Exercise prompt:
Apart from the pictures, the listing is to be returned exactly.

**** Given data ****

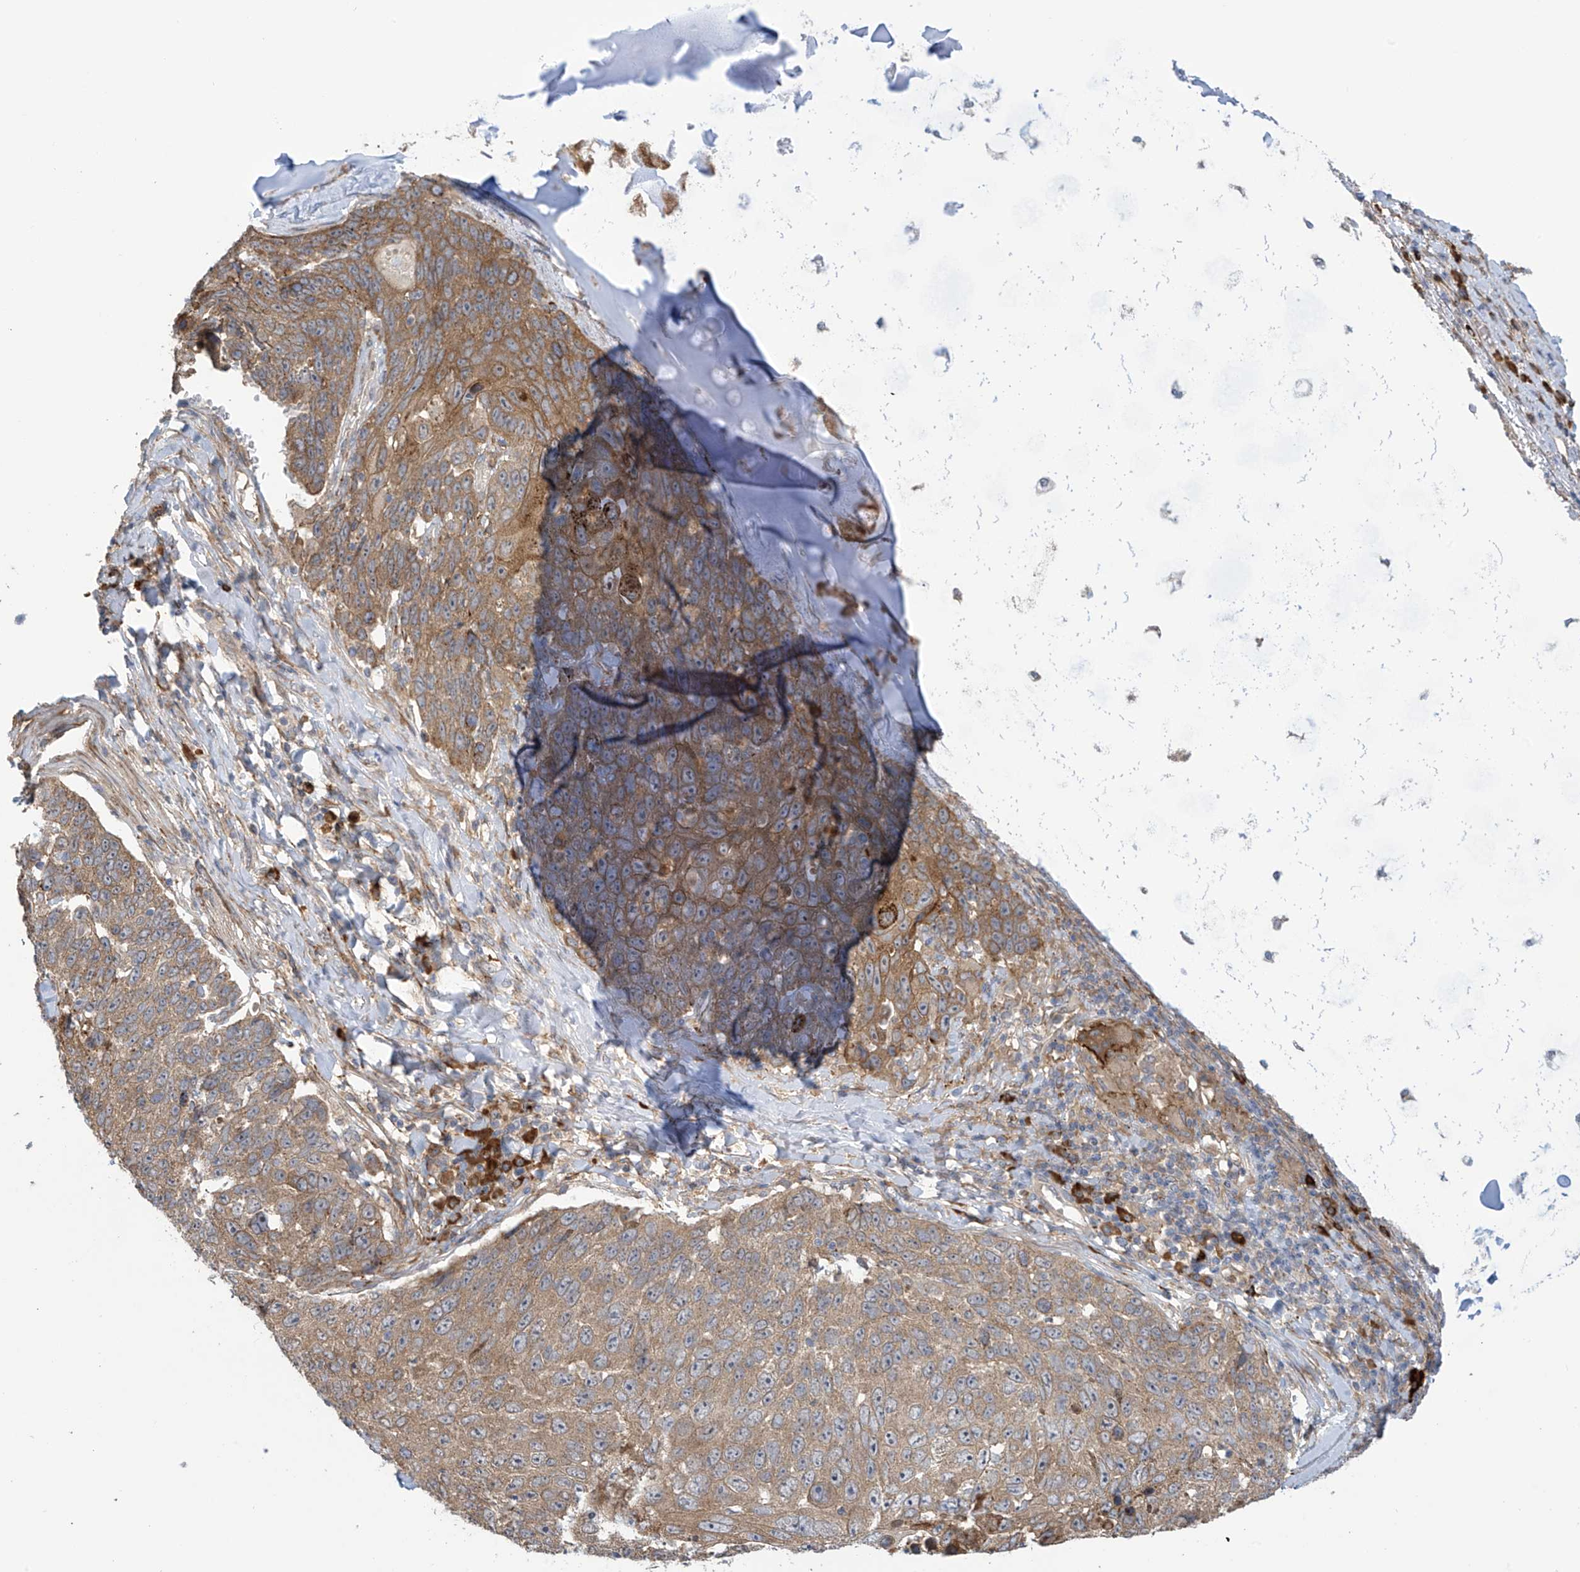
{"staining": {"intensity": "moderate", "quantity": "25%-75%", "location": "cytoplasmic/membranous"}, "tissue": "lung cancer", "cell_type": "Tumor cells", "image_type": "cancer", "snomed": [{"axis": "morphology", "description": "Squamous cell carcinoma, NOS"}, {"axis": "topography", "description": "Lung"}], "caption": "IHC (DAB (3,3'-diaminobenzidine)) staining of human lung cancer displays moderate cytoplasmic/membranous protein positivity in about 25%-75% of tumor cells.", "gene": "KIAA1522", "patient": {"sex": "male", "age": 66}}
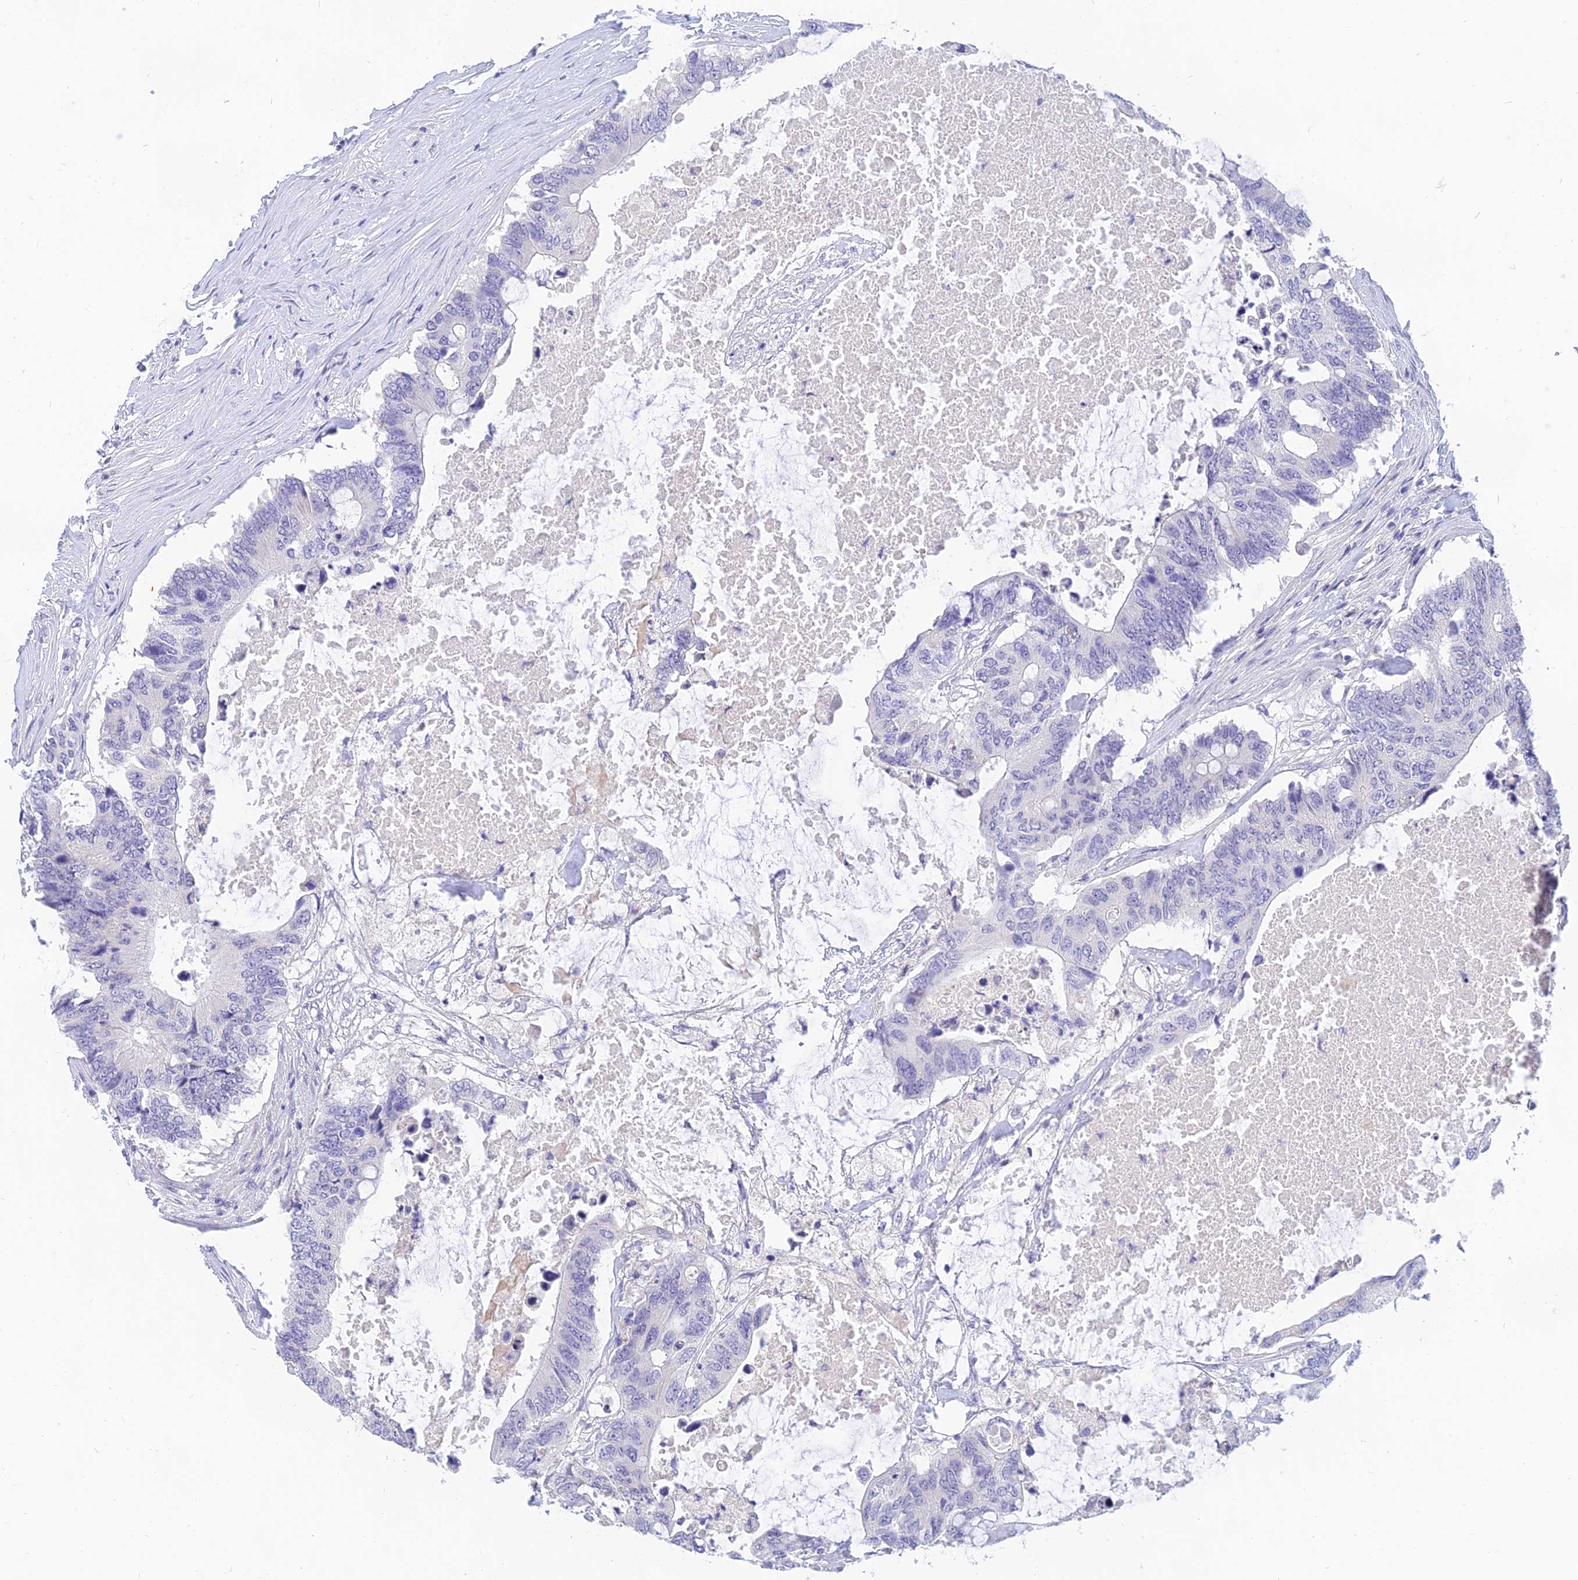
{"staining": {"intensity": "negative", "quantity": "none", "location": "none"}, "tissue": "colorectal cancer", "cell_type": "Tumor cells", "image_type": "cancer", "snomed": [{"axis": "morphology", "description": "Adenocarcinoma, NOS"}, {"axis": "topography", "description": "Colon"}], "caption": "Colorectal cancer was stained to show a protein in brown. There is no significant positivity in tumor cells.", "gene": "TMEM161B", "patient": {"sex": "male", "age": 71}}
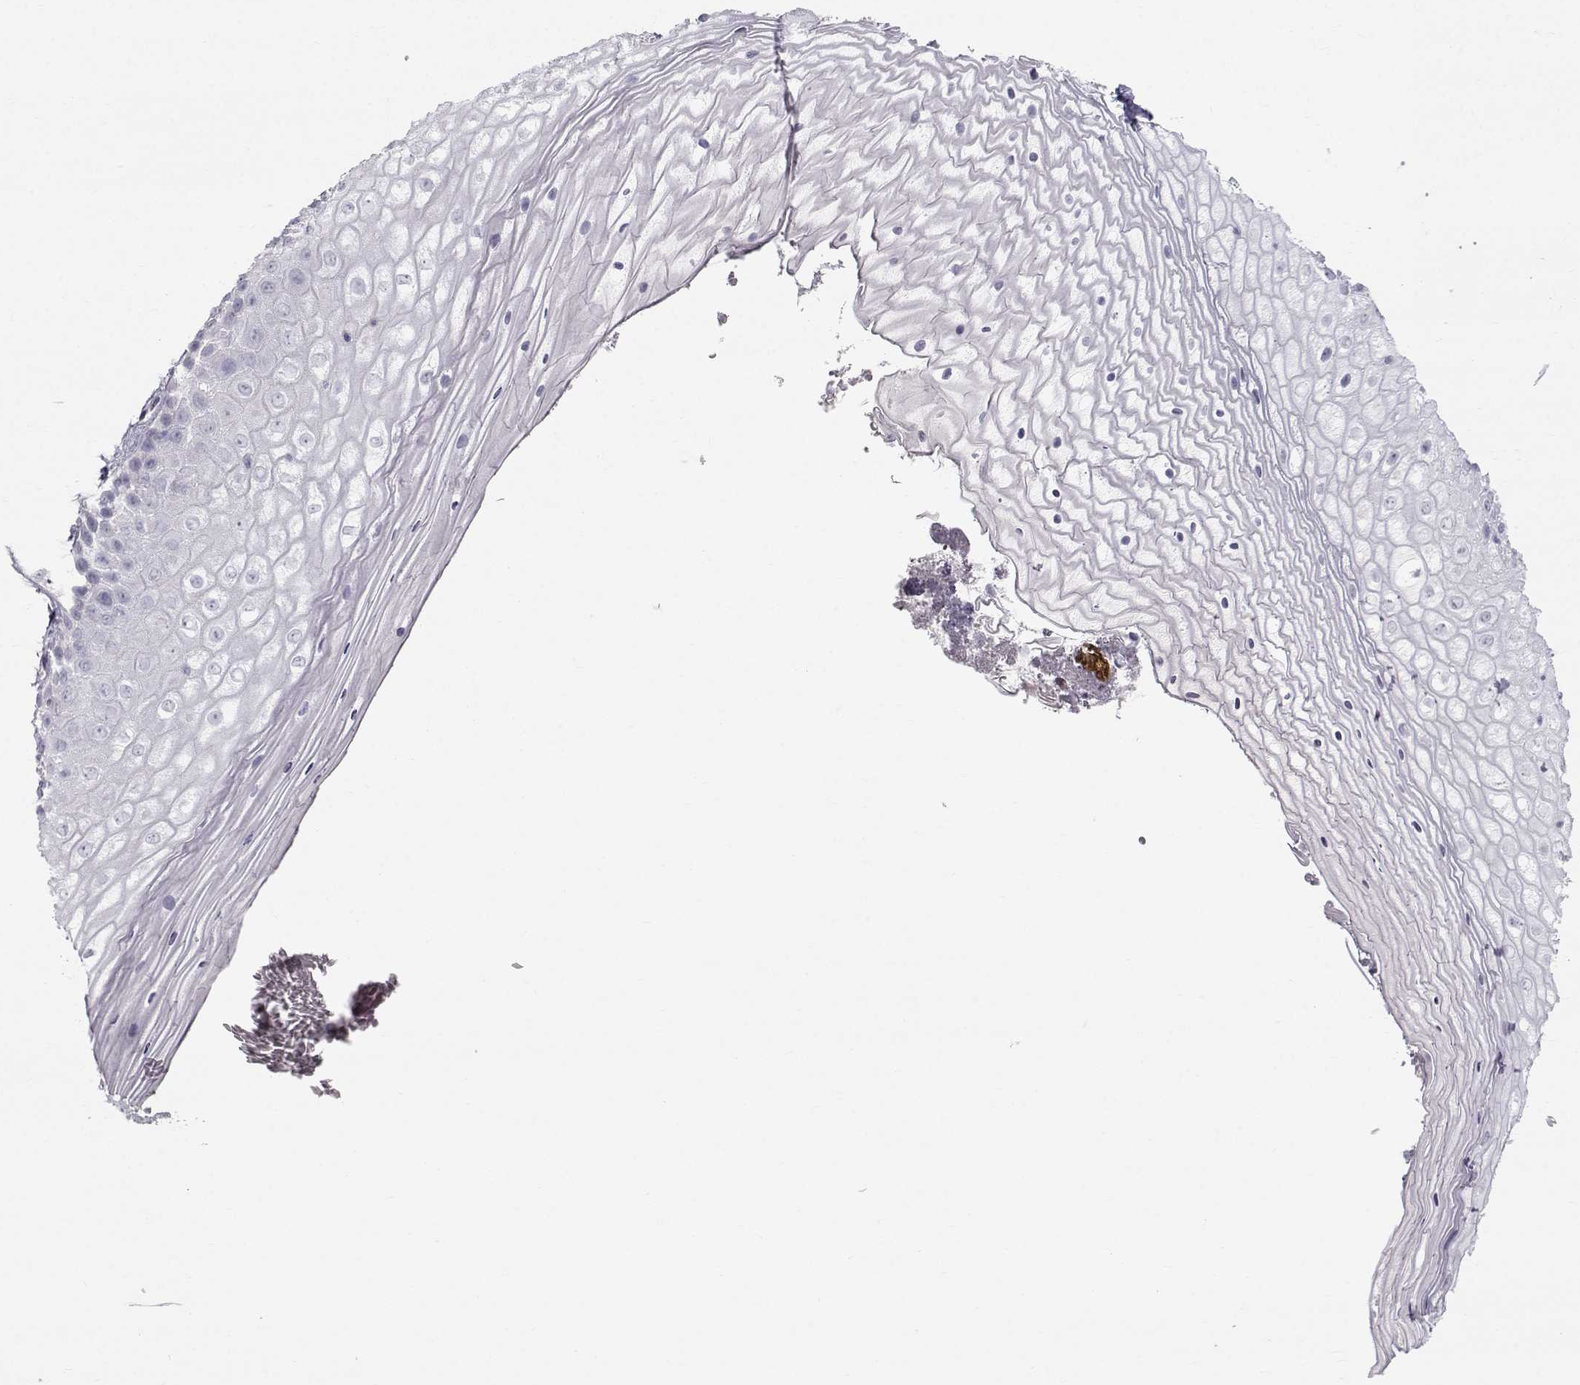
{"staining": {"intensity": "negative", "quantity": "none", "location": "none"}, "tissue": "vagina", "cell_type": "Squamous epithelial cells", "image_type": "normal", "snomed": [{"axis": "morphology", "description": "Normal tissue, NOS"}, {"axis": "topography", "description": "Vagina"}], "caption": "Immunohistochemistry of unremarkable vagina shows no positivity in squamous epithelial cells.", "gene": "SPDYE4", "patient": {"sex": "female", "age": 47}}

****

Finished exercise:
{"staining": {"intensity": "moderate", "quantity": "25%-75%", "location": "cytoplasmic/membranous"}, "tissue": "lung cancer", "cell_type": "Tumor cells", "image_type": "cancer", "snomed": [{"axis": "morphology", "description": "Squamous cell carcinoma, NOS"}, {"axis": "topography", "description": "Lung"}], "caption": "IHC (DAB (3,3'-diaminobenzidine)) staining of human lung cancer displays moderate cytoplasmic/membranous protein positivity in about 25%-75% of tumor cells.", "gene": "KIAA1522", "patient": {"sex": "male", "age": 66}}
{"staining": {"intensity": "negative", "quantity": "none", "location": "none"}, "tissue": "colorectal cancer", "cell_type": "Tumor cells", "image_type": "cancer", "snomed": [{"axis": "morphology", "description": "Adenocarcinoma, NOS"}, {"axis": "topography", "description": "Colon"}], "caption": "Colorectal cancer was stained to show a protein in brown. There is no significant positivity in tumor cells.", "gene": "TMEM161B", "patient": {"sex": "male", "age": 71}}
{"staining": {"intensity": "negative", "quantity": "none", "location": "none"}, "tissue": "vagina", "cell_type": "Squamous epithelial cells", "image_type": "normal", "snomed": [{"axis": "morphology", "description": "Normal tissue, NOS"}, {"axis": "topography", "description": "Vagina"}], "caption": "Immunohistochemistry of unremarkable vagina shows no positivity in squamous epithelial cells.", "gene": "SPDYE4", "patient": {"sex": "female", "age": 47}}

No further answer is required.